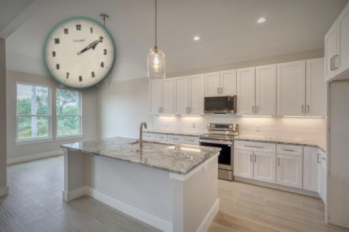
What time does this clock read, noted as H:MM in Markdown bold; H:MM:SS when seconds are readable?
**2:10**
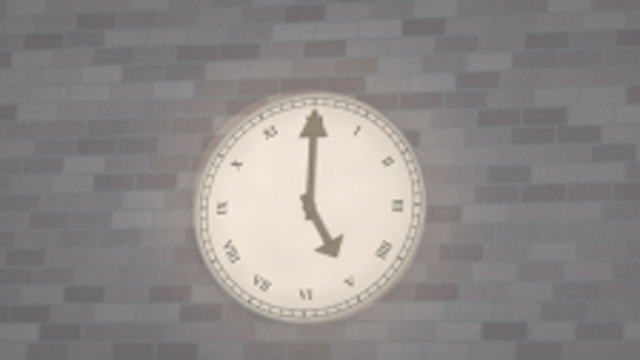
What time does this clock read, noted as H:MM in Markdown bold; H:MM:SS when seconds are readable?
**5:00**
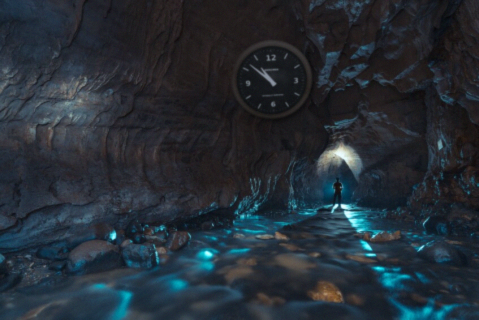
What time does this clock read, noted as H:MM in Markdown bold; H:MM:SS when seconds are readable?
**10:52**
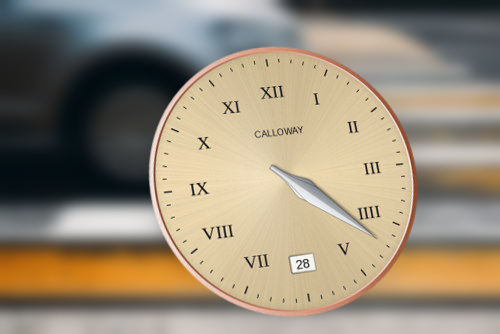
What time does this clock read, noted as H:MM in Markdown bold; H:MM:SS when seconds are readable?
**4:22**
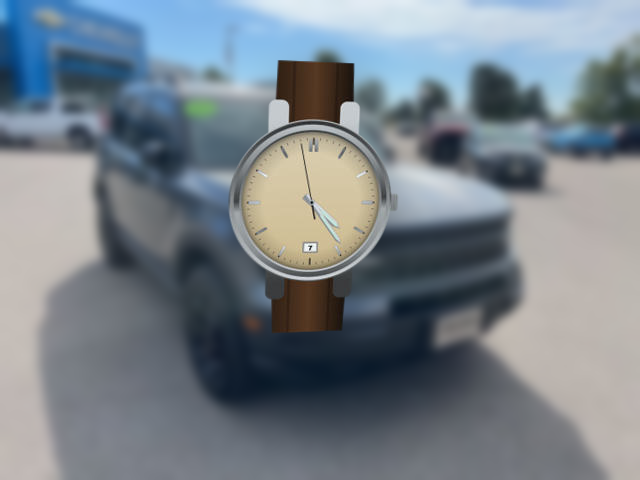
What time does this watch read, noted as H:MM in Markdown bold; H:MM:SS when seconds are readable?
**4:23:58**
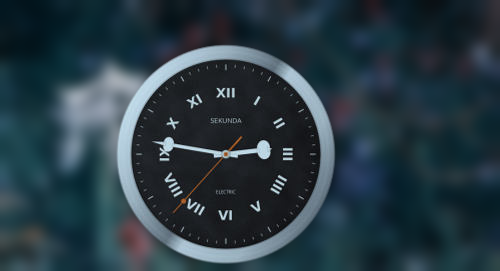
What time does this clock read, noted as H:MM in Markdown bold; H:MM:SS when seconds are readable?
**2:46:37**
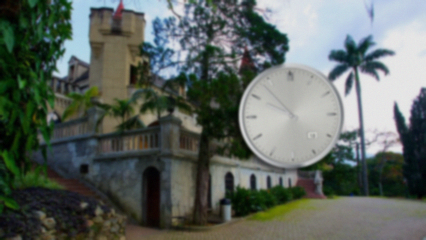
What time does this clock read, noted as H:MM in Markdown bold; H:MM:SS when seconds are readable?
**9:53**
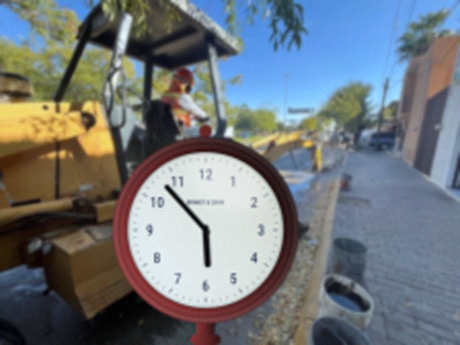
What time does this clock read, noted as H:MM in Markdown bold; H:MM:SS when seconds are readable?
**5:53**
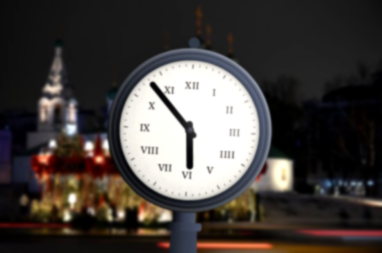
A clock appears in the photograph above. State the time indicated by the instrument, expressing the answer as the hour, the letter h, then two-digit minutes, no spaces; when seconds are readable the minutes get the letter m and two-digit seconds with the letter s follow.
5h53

Stated task: List each line from the rows above that contains the word "expressing", copying every such line in full.

Reply to the task:
A clock appears in the photograph above. State the time indicated by the instrument, expressing the answer as the hour, the letter h, then two-digit minutes, no spaces; when seconds are readable the minutes get the letter m and two-digit seconds with the letter s follow.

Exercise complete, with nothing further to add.